Single-arm phase 1/2 trials test new cancer drugs’ safety and establish first evidence of tumor response. The tumor response rate (RR) is measured as radiologic tumor shrinkage by -30% in size (solid cancers) or hematologic regression (hematologic cancers). For promising drugs with substantial RRs in early single-arm trials, the US Food and Drug Administration (FDA) may grant patients fast access using expedited approval. With one-third of drugs approved based on phase 1/2 trials, we meta-analyzed tumor response in single-arm trials for cancer drugs.

Methods

We identified 79 cancer drugs with 163 indications (86 hematologic, 77 solid) approved by the FDA based on single-arm trials (2000-2022). Data were collected from Drugs@FDA, clinicaltrials.gov, and associated peer-reviewed publications. The primary outcomes of interest collected for each trial were the tumor-specific RR and duration of response. RRs were measured by RECIST for solid cancers and by multiple established measures for hematologic cancers. RRs were meta-analyzed with random-effect models.

Results

The mean RR was 46.8% (95%CI 43.1-50.6, p<0.001) with a median response duration of 10.7 months). RRs were higher for hematologic than solid cancers (53.4% vs. 40.3%, p<0.001). Particularly high RRs were observed for thyroid cancer (71.5%), CML (70.2%), and Hodgkin lymphoma (69.9%), whilst lowest RRs were for cervical cancer (18.9%), HNSCC (16.1%), and esophageal/gastric cancer (13.6%). Among solid tumors, greater RRs were measured for targeted agents (48.40%), biomarkers (47.3%), first-line treatments (53.4%), orphan diseases (46.5%), and breakthrough therapy designations (47.3%). Results were consistent for hematologic cancers.

Conclusions

Tumor response rates in pivotal single-arm trials appear substantial – nearly half of the patients (46.8%) receiving a new cancer drug show a positive response for ca. 11 months. These data inform patients and physicians on new drugs’ expected benefits and represent a benchmark for future development efforts.
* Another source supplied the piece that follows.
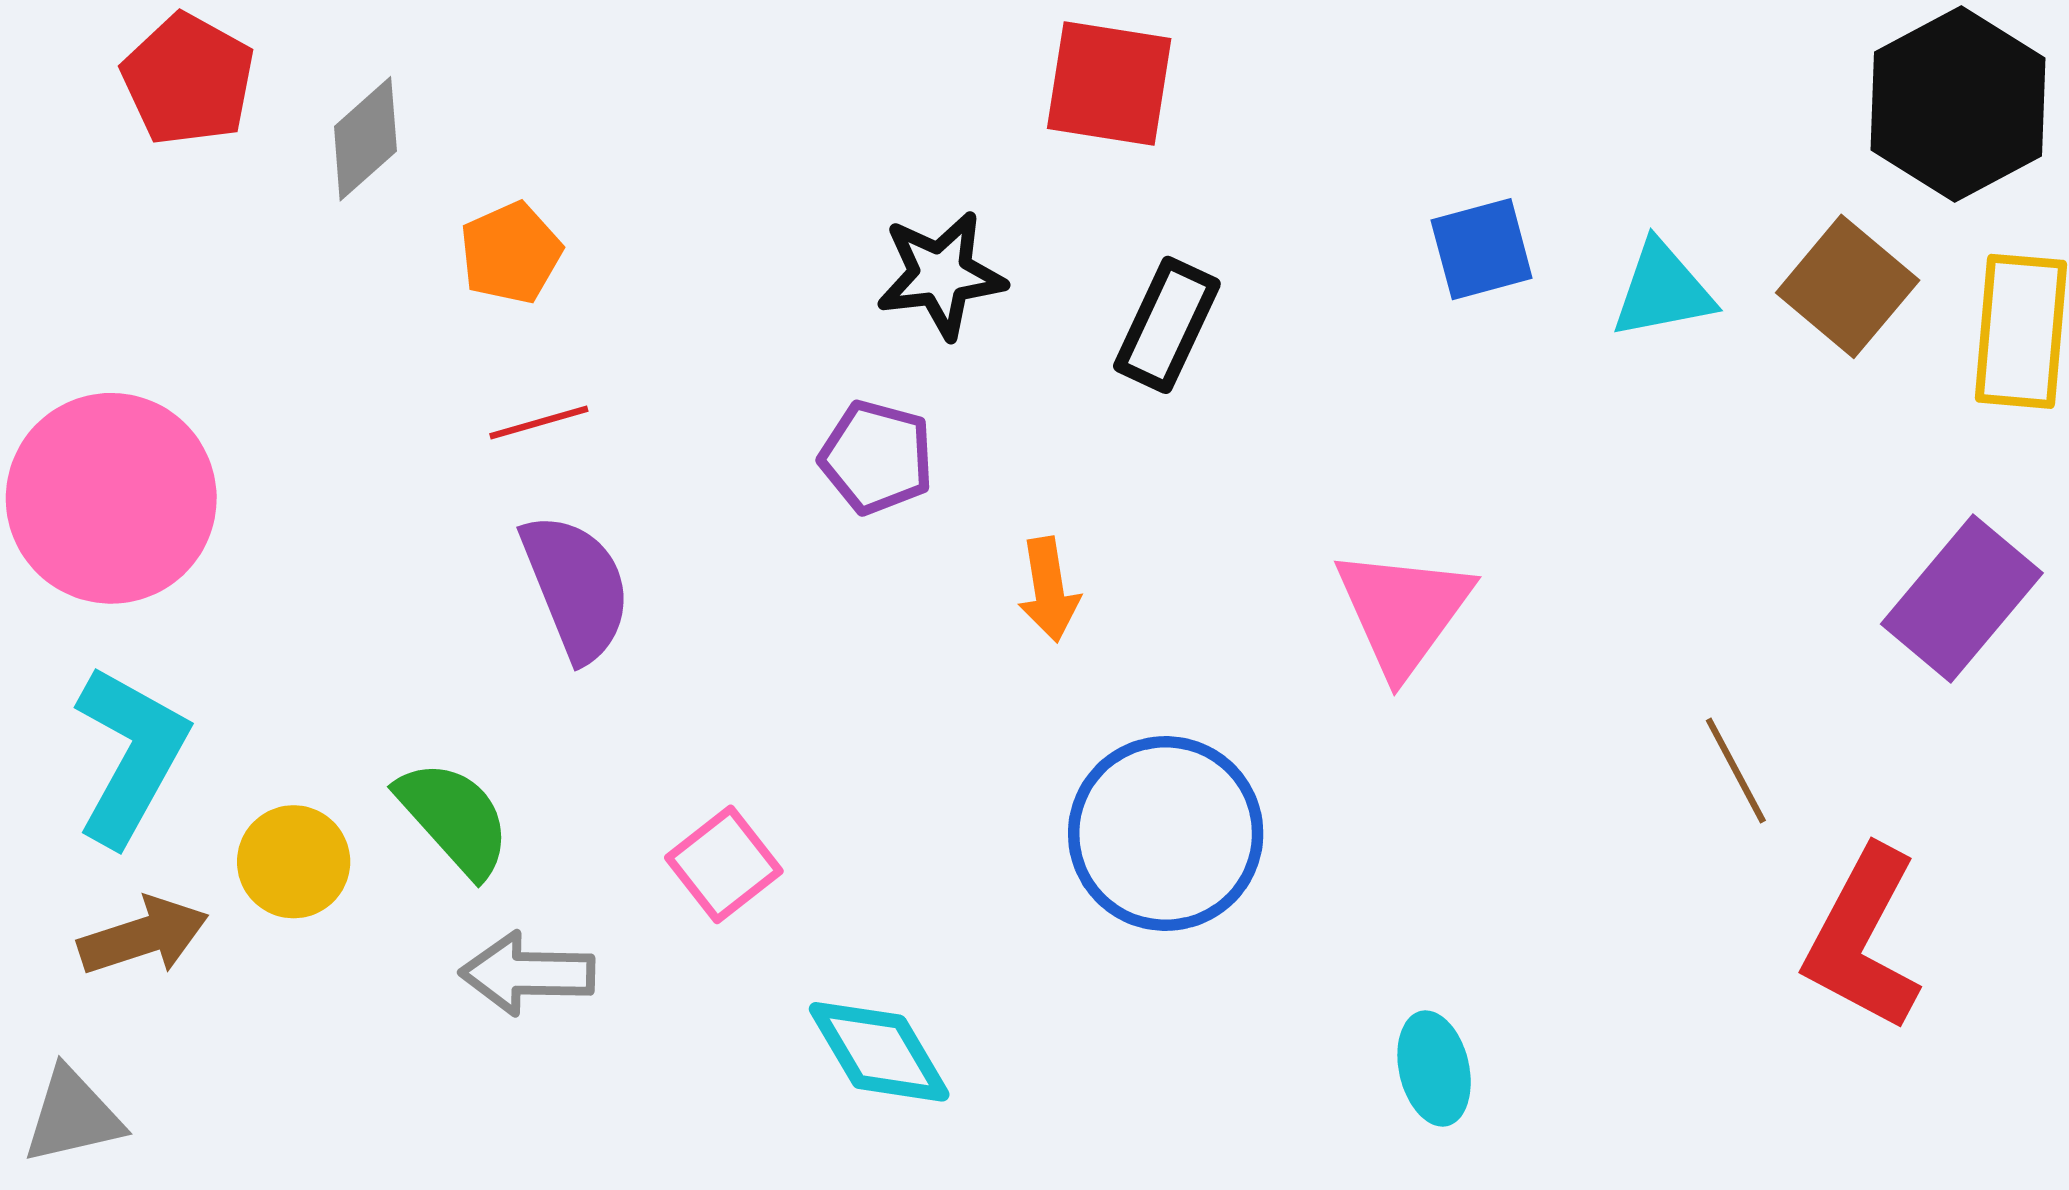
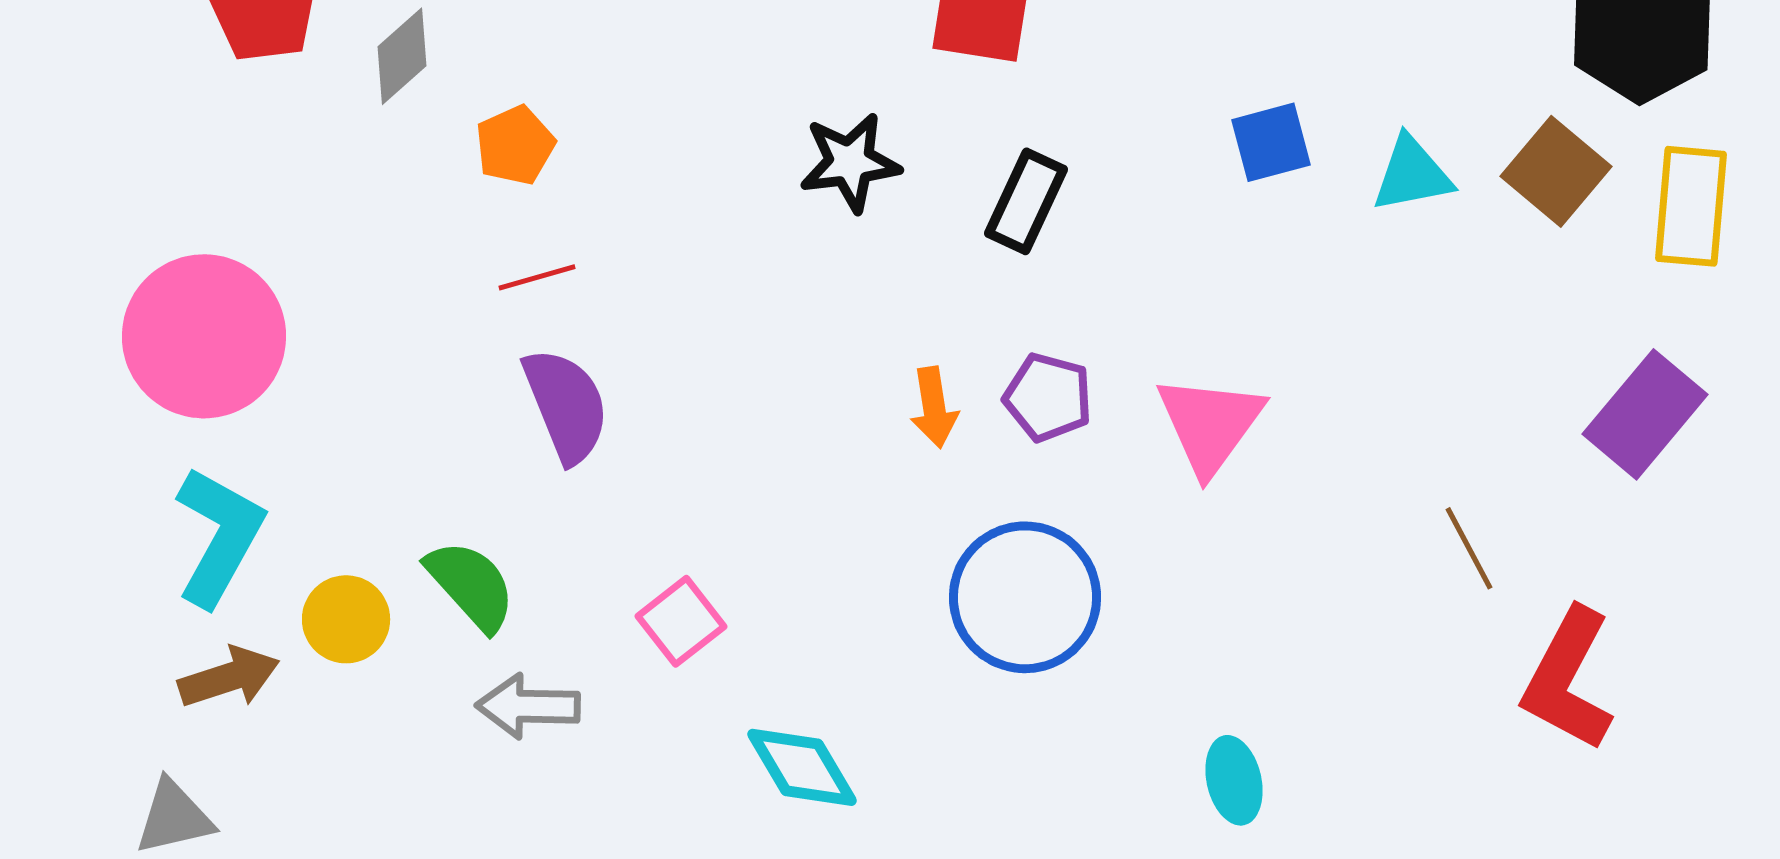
purple pentagon: (877, 457) -> (1048, 397), moved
However, drugs showing promising RRs must undergo validation in large, confirmatory randomized-controlled trials to demonstrate an improvement in patient survival.

Clinical trial identification

Editorial acknowledgement

Legal entity responsible for the study

The authors.

Funding

Has not received any funding.

Disclosure

All authors have declared no conflicts of interest.